What did she inherit from her mother?
“Oh, she was so good,” Sister Claire says fondly. “You know Mom – you all have one. They’re all the same.” She says her mother died at age 90, her father at 84. Her only brother “didn’t live very long” after serving in two wars; he died at 74! Her only sister, who had no children, died six months later.
“And I was left – 103-years-old,” she says. She laments that she couldn’t give her brother some of those years, “because he had a nice family.”
Sister Claire says she taught for 40 years.
“It was fun,” she says. She liked everything except parent-teacher meetings, because parents “wanted to know too much” about their children. “You had to say they were angels!” She liked it when she could tell the parents nice things but found it hard when required to reveal unpleasant truths about their children.
“My favorite subject was (when) I kept them after school,” Sister Claire says. She had the boys on their knees, sweeping.
“And then they came around my desk and we had fun. And then they went home” – except those who had to stay longer because they were being punished. The cleaning wasn’t punishment, she maintains; “that was a reward.”
“I wasn’t a boy,” Sister Marguerite pipes up. But she liked cleaning with the boys because they were funny, she says. She recalls one, staying after school as a punishment, pretending to throw one of Sister Claire’s plants out the window.
“Go home,” Sister Claire told him – which was what he wanted!
“She still has former students who come to see her – and they’re in their 80s,” Sister Marguerite says.
Sister Claire says she likes “everything” about being a sister – “except what I don’t (like)!” She says the deaths of five of their sisters during the pandemic shutdown hit her hard.

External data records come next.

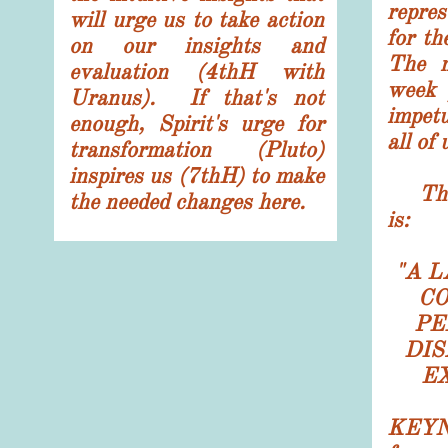
repre
will urge us to take action
for th
on our insights and
T
he 
evaluation (4thH with
week 
Uranus). If that's not
impetu
enough, Spirit's urge for
all of 
transformation (Pluto)
inspires us (7thH) to make
The 
the needed changes here.
is:
"
A L
CO
PE
DIS
E
KEYNO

Sister Marguerite explains that a memorial Mass was recently held for those sisters.
Asked about her faith and her relationship with Jesus, Sister Claire says that’s a little personal, and she’s not going to answer! But she mentions trying to love God and neighbor, even when she gets angry.
Asked what she does now, Sister Claire replies, “I talk to God – he’s my boss.… 103! I never even thought of (turning) 100!”